**Document passage**
------------------------------

Yassine Ayari, a rebellious Tunisian MP, is one of the country’s youngest, at 37. He’s also the only MP to have called for the dissolution of a security union. In a clamorous cafe in the basement of Tunisia’s parliament, he said that at several critical junctures since the revolution, the unions have intervened to protect those in the security apparatuses caught up in cases of torture or murder—citing the unions’ 2011 besieging of a military court that was trying officers accused of killing protesters, their call for members not to attend hearings by Tunisia’s Truth and Dignity Commission, and their storming of a courthouse to stop a trial and release five colleagues accused of torture, among other interventions.

“The unions were meant to be an armed political wing for those who repressed the revolution,” Ayari said. He said that the système—those who were against the revolution—created the unions as a political weapon, “Because Tunisia is a police state, and whoever controls the ‘security’ controls the power.”

He cited the trial of Col. Moncef al-Ajimi, a former director of the Intervention Forces, who was accused of killing peaceful protestors in the poor interior cities of Thala and Kasserine. He noted that the police unions came to Ajimi’s military trial in 2011 and surrounded the courthouse, protesting his dismissal. The interior minister then annulled Ajimi’s dismissal and returned him to his post. Ayari also pointed out the unions’ participation in the Errahil movement, which disavowed the legitimacy of the constitutional process, holding sit-ins demanding the dismissal of the three-party alliance that ruled Tunisia after the 2011 elections.

Ayari spoke of one of the most glaring recent cases of intimidation and abuse of the judicial system by the police unions: that of the storming of a courthouse in Ben Arous, just to the south of Tunis, in February 2018. Five officers had been accused of torturing a terrorism suspect and were being tried. Dozens of officers from two of the unions surrounded the courthouse while others entered, carrying their weapons. Under pressure, the court released the officers accused and cleared them of charges.

The day after the courthouse confrontation, Ayari announced that he would be taking up a lawsuit for the dissolution of the unions involved in the scandal. He said he has since been personally threatened by the unions and their supporters for taking such a stance.

“There were unions made to protect police,” said Mondher Cherni, the secretary-general of the Tunisia branch of the World Organization Against Torture. “And in other cases they were created to cover up abuses and torture.”

------------------------------

**Supplied records**
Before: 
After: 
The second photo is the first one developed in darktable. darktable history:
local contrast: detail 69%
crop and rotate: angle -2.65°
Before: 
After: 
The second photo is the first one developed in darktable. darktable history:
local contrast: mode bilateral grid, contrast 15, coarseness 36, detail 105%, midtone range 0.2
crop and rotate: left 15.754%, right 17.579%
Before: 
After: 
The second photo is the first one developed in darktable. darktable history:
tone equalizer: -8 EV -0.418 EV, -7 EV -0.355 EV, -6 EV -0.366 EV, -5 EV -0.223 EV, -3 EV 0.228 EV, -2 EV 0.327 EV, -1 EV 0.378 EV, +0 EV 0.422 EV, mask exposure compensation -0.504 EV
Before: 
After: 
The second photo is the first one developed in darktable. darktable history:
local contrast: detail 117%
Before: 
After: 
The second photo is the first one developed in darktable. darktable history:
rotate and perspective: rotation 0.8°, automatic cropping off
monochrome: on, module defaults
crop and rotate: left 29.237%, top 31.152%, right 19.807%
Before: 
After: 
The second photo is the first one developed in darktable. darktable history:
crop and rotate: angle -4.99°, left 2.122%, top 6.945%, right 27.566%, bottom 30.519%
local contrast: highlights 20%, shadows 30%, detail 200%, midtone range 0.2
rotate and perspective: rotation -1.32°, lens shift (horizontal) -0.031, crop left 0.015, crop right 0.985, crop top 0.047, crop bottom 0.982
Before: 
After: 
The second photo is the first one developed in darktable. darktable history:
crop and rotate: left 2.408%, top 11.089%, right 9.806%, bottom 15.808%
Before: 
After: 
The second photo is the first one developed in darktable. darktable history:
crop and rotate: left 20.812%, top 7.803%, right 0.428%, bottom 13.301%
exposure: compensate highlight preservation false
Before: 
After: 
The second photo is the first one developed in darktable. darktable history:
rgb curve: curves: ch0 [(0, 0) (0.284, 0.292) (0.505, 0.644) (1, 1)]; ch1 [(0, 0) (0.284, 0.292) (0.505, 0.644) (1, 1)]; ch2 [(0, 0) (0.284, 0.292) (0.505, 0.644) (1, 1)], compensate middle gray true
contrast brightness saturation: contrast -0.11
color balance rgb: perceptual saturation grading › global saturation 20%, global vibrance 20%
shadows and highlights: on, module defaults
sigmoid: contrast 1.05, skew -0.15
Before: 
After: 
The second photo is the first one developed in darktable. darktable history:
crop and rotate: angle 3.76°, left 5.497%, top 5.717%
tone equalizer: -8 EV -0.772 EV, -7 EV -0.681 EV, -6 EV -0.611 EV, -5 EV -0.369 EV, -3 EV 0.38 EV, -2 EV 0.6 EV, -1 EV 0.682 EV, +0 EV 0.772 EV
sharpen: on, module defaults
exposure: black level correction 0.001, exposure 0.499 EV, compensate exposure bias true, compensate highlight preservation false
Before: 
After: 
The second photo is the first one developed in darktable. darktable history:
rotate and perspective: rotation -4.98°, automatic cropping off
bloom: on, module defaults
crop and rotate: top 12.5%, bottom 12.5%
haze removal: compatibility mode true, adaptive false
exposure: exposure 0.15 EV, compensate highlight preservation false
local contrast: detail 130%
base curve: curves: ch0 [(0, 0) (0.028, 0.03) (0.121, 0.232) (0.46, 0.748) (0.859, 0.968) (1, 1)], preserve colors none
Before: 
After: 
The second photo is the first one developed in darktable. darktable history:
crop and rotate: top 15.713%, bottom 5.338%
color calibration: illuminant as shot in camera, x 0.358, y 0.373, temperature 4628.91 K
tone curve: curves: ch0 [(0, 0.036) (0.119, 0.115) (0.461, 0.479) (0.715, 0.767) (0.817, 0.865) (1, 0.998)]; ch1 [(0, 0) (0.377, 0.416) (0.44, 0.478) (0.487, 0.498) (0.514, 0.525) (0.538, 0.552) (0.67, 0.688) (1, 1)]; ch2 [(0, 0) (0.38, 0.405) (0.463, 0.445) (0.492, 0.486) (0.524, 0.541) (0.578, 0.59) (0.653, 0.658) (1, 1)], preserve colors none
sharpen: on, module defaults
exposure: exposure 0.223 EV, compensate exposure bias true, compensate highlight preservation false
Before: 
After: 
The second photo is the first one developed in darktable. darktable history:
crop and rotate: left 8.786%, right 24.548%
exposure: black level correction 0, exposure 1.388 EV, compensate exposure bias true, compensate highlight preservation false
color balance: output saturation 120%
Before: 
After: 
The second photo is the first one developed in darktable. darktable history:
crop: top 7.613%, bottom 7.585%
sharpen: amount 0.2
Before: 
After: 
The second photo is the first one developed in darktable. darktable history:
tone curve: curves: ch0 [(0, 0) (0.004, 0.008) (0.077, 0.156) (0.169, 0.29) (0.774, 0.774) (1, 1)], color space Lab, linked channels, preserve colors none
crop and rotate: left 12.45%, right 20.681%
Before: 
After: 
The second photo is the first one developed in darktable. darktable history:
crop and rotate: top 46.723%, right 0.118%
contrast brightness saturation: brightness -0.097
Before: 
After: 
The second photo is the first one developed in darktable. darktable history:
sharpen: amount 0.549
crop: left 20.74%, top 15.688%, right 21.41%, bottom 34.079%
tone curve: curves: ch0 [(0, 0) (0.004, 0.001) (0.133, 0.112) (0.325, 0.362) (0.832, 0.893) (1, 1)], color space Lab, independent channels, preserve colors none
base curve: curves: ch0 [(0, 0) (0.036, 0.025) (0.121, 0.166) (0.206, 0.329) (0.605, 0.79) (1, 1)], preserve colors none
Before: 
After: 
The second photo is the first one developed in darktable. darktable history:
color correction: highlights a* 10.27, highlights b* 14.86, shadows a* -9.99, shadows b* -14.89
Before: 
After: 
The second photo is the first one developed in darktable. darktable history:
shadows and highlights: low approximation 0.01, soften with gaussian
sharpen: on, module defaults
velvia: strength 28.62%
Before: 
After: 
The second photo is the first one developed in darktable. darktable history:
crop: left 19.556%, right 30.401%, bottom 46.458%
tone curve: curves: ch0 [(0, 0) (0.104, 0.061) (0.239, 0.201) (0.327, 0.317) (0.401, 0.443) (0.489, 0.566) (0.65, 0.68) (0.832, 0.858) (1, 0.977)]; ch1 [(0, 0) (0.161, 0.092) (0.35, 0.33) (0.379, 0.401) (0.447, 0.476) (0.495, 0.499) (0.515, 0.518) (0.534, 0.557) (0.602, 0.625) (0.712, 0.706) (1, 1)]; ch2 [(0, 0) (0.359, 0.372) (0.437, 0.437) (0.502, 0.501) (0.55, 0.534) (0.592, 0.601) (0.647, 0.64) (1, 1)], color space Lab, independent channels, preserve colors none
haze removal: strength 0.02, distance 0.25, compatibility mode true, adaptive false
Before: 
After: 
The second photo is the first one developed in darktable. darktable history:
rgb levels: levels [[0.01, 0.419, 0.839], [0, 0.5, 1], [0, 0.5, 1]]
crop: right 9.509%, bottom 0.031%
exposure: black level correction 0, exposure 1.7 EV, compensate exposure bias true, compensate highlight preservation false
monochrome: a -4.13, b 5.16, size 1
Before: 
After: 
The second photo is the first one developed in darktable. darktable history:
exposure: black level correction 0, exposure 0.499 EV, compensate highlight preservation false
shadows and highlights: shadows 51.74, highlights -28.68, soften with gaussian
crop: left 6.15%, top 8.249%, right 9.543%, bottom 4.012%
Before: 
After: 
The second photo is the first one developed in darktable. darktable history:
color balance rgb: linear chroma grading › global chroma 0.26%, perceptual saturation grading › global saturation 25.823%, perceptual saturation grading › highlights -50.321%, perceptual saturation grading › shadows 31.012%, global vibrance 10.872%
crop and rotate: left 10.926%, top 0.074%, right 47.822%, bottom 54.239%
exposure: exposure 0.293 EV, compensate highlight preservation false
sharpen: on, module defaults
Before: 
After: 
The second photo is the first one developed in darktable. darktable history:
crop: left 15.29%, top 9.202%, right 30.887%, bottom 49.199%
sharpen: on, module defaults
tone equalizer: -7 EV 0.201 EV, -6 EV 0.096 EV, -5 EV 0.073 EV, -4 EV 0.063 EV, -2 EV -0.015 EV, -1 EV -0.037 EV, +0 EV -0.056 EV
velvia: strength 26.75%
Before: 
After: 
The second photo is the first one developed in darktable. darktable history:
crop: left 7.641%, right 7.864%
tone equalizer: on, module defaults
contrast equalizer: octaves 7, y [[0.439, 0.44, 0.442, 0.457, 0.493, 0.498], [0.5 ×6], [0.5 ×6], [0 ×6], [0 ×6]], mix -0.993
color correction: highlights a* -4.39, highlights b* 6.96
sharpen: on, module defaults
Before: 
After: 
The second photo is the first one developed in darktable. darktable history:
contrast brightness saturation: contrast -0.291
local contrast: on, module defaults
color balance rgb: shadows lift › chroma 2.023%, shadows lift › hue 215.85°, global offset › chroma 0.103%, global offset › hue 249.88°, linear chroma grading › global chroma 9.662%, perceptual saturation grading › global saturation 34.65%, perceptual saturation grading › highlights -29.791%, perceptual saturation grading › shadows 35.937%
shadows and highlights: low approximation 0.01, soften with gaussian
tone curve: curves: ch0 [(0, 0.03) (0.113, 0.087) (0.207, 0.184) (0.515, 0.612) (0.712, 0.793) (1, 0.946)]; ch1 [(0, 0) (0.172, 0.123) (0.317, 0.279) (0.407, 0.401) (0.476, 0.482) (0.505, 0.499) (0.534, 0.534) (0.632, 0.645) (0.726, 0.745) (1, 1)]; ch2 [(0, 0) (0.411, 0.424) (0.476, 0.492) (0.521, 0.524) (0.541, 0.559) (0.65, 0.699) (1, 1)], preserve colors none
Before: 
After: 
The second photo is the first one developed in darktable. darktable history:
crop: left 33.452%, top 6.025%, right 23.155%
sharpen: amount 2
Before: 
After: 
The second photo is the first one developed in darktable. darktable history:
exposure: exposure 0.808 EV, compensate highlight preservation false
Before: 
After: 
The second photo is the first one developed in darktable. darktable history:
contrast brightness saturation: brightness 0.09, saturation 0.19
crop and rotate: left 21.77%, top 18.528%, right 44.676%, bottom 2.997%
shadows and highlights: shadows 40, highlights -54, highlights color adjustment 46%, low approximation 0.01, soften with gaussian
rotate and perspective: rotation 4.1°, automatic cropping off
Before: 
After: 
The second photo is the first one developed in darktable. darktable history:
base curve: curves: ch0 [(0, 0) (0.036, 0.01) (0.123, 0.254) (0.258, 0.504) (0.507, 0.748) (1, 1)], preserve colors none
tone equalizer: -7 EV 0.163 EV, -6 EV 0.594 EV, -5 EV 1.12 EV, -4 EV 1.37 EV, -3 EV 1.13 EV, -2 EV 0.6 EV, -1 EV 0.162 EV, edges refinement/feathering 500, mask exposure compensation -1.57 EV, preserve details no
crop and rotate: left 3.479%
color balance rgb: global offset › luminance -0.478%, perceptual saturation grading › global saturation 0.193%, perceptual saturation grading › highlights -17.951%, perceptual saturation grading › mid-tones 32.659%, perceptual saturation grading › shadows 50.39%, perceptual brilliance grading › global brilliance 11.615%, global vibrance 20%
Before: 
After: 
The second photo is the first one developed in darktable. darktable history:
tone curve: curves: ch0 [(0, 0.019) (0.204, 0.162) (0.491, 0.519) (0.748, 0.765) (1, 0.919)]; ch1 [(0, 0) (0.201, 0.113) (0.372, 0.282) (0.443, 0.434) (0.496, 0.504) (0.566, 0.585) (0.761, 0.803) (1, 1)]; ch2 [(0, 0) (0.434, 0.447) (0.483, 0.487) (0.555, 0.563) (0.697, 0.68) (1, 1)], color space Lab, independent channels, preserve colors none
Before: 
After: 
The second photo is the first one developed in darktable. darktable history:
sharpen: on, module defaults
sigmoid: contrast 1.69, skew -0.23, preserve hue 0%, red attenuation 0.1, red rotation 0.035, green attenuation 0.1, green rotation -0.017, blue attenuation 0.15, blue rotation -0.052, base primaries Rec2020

------------------------------

Return the passage on Tunisia's police unions word for word, from "Yassine Ayari, a" to "among other interventions.". The entries play no part in what comes next.

Yassine Ayari, a rebellious Tunisian MP, is one of the country’s youngest, at 37. He’s also the only MP to have called for the dissolution of a security union. In a clamorous cafe in the basement of Tunisia’s parliament, he said that at several critical junctures since the revolution, the unions have intervened to protect those in the security apparatuses caught up in cases of torture or murder—citing the unions’ 2011 besieging of a military court that was trying officers accused of killing protesters, their call for members not to attend hearings by Tunisia’s Truth and Dignity Commission, and their storming of a courthouse to stop a trial and release five colleagues accused of torture, among other interventions.